The present case illustrates the point well. Under s 133A(2)(a)(ii) an “all costs” order may be made in proceedings brought by a person –
“to have property of the person excluded from a forfeiture order or restraining order.”
In this proceeding, the applicant succeeded in having property excluded from automatic forfeiture (ss 51, 52), rather than from a forfeiture order (ss 49, 50). Section 133A makes no provision for – and hence, on the Director’s argument, precludes – an order for costs in such a proceeding, even at first instance. We can see no policy basis for allowing costs to be awarded to a successful applicant in one type of exclusion order proceeding but prohibiting such an order in another type of exclusion order proceeding.
We note in passing that the strict construction of s 133A now contended for by the Director appears not to have been identified until rather late in the day. The Judge at first instance in this proceeding made an order for costs in favour of the successful applicant. If s 133A is exhaustive, as the Director now contends, his Honour had no power to make that order. Yet the Director’s notice of appeal raised no issue about the costs order being ultra vires. On the contrary, the Director’s notice sought an order that his costs of the appeal be paid by the respondent, an order of the very kind which he now argues this Court cannot make.

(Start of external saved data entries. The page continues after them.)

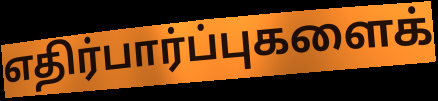
எதிர்பார்ப்புகளைக்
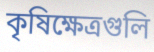
কৃষিক্ষেত্রগুলি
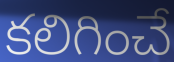
కలిగించే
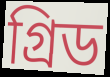
গ্রিড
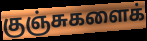
குஞ்சுகளைக்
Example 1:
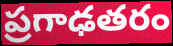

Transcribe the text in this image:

ప్రగాఢతరం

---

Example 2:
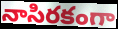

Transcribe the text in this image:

నాసిరకంగా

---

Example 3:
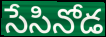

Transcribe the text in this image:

సేసినోడ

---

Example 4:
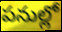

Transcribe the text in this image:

పనుల్లో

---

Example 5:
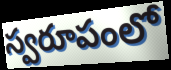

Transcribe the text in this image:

స్వరూపంలో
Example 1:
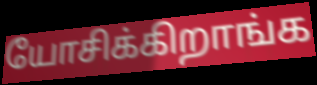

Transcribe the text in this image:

யோசிக்கிறாங்க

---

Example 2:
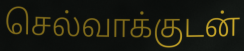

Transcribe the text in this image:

செல்வாக்குடன்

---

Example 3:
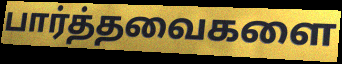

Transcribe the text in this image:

பார்த்தவைகளை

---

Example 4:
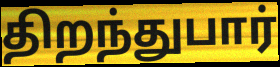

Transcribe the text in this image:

திறந்துபார்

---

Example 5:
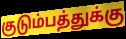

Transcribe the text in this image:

குடும்பத்துக்கு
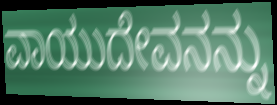
ವಾಯುದೇವನನ್ನು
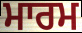
ਮਾਰਮ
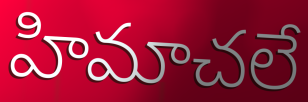
హిమాచలే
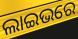
ଲାଇଭରେ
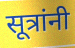
सूत्रांनी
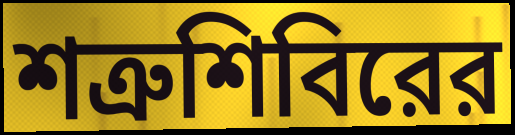
শত্রুশিবিরের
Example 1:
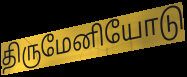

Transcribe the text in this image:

திருமேனியோடு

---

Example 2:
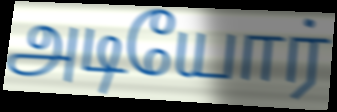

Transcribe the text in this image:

அடியோர்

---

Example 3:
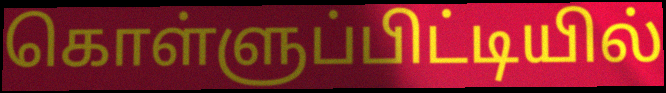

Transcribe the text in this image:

கொள்ளுப்பிட்டியில்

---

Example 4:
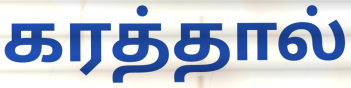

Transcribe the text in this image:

கரத்தால்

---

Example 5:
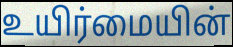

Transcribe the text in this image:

உயிர்மையின்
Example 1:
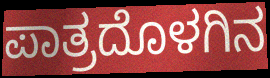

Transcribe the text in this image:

ಪಾತ್ರದೊಳಗಿನ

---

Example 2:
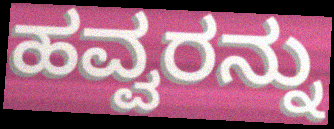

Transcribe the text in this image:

ಹವ್ವರನ್ನು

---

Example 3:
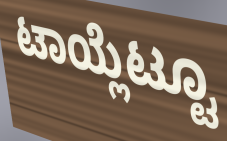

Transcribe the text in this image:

ಟಾಯ್ಲೆಟ್ಟೂ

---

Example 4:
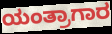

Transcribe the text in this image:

ಯಂತ್ರಾಗಾರ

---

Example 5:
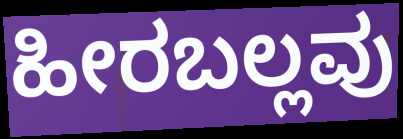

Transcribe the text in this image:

ಹೀರಬಲ್ಲವು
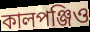
কালপঞ্জিও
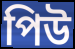
পিউ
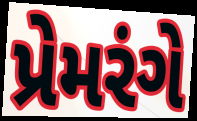
પ્રેમરંગે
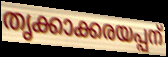
തൃക്കാക്കരയപ്പന്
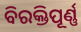
ବିରକ୍ତିପୂର୍ଣ୍ଣ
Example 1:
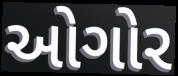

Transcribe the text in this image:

ઓગોર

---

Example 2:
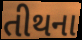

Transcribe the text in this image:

તીથના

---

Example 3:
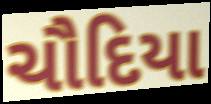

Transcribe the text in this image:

ચૌદિયા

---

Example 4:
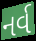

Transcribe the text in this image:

નર્વ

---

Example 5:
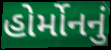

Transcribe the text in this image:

હોર્મોનનું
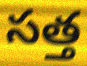
సత్త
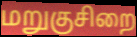
மறுகுசிறை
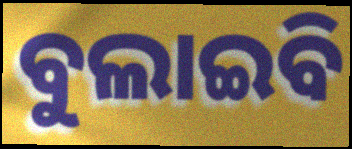
ବୁଲାଇବି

Re Moran[3] provides another example of a proceeding under the Act which falls outside s 133A. In that case, the Director sought to have a person “deemed to have been convicted of an offence” within the meaning of s 4(1) of the Act. Where such an application is successfully opposed, it is scarcely to be supposed that Parliament in enacting s 133A intended to deny the person the opportunity to seek the order for costs to which, as the successful party, he/she would ordinarily be entitled.
[3][2004] VSC 421.
Secondly, the power conferred by subsections (2) and (3) is a power to order the applicant for the relevant order to pay “all costs incurred…”. Parliament evidently intended to enable a more generous costs order to be made than the order for party/party costs usually made under s 24(1).[4] It would seem paradoxical if Parliament had, on the one hand, enlarged the costs power in relation to the types of proceedings mentioned in s 133A while, on the other, removing the costs power altogether in relation to all other confiscation–related proceedings (including, on the Director’s argument, all appeals, even in proceedings referred to in the section.[5])
[4]cf. Criminal Assets Confiscation Act 2005 (SA) s 227; Criminal Proceeds Confiscation Act 2002 (Qld) s 261; Confiscation of Proceeds of Crime Act 1989 (NSW) s 90; Crime (Confiscation of Profits) Act 1993 (Tas) s 76(2).

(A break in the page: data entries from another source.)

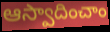
ఆస్వాదించాం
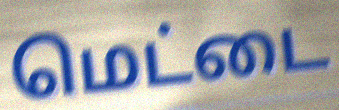
மெட்டை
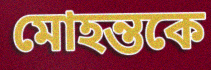
মোহন্তকে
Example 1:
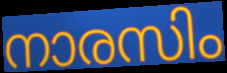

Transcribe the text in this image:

നാരസിം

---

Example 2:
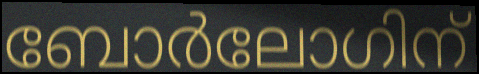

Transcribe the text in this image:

ബോർലോഗിന്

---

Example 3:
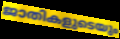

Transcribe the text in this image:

ജാതികളുടെയും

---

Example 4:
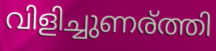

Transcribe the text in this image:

വിളിച്ചുണര്ത്തി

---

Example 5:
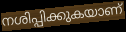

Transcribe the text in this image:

നശിപ്പിക്കുകയാണ്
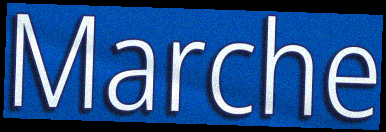
Marche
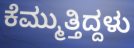
ಕೆಮ್ಮುತ್ತಿದ್ದಳು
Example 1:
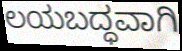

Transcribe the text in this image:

ಲಯಬದ್ಧವಾಗಿ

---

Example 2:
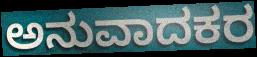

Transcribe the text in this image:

ಅನುವಾದಕರ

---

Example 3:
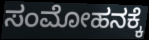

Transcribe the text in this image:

ಸಂಮೋಹನಕ್ಕೆ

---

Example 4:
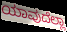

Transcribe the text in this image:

ಯಾವುದೆಲ್ಲಾ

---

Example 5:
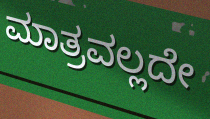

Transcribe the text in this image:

ಮಾತ್ರವಲ್ಲದೇ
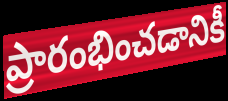
ప్రారంభించడానికీ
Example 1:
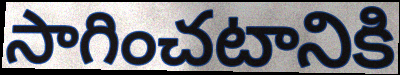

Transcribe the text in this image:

సాగించటానికి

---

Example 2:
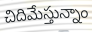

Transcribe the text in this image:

చిదిమేస్తున్నాం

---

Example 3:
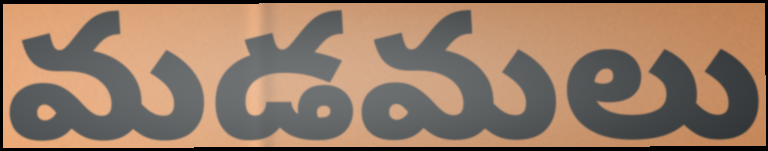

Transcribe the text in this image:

మడమలు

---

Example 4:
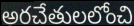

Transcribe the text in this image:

అరచేతులలోంచి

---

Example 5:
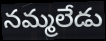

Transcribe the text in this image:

నమ్మలేడు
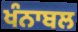
ਖੰਨਾਬਲ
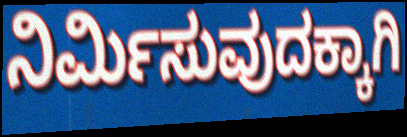
ನಿರ್ಮಿಸುವುದಕ್ಕಾಗಿ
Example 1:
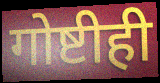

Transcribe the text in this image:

गोष्टीही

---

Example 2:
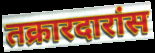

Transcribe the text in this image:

तक्रारदारांस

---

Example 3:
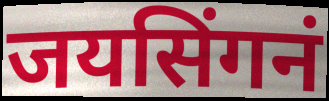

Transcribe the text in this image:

जयसिंगनं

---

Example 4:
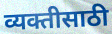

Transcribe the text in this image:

व्यक्तीसाठी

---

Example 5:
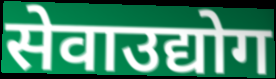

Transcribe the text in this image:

सेवाउद्योग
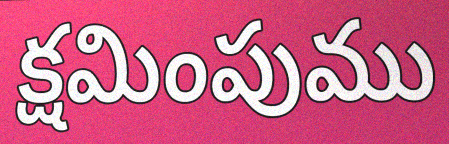
క్షమింపుము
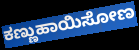
ಕಣ್ಣುಹಾಯಿಸೋಣ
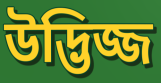
উদ্ভিজ্জ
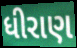
ધીરાણ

[5]In relation to the contrary proposition – that “proceedings” includes appeals - see In re Crittendon; Ex parte The Law Institute of Victoria [1958] VR 101 per Lowe and O’Bryan JJ and Braeside Bearings Pty Ltd v H J Brignell & Associates (Boronia) [1996] 1 VR 17 per Tadgell JA.
We earlier rejected the respondent’s argument that the legislature must be taken to have intended to deny the Director a right of appeal from the making of an exclusion order under s 52(1), by reason of the omission from s 142(5) of any reference to s 52(1). For similar reasons, we now reject the Director’s argument that the omission of certain types of proceeding from s 133A necessarily implies that Parliament intended to prohibit the making of costs orders in such proceedings. In an Act punctuated with unexplained – and inexplicable – omissions and inconsistencies, as this Act is, such an implication is unwarranted. If that truly is Parliament’s intention, it should be stated expressly.
If, as we have recommended, the appeal provisions of the Act are to be reviewed, the opportunity should also be taken to review and clarify the policy underlying, and the scope of, the costs provisions.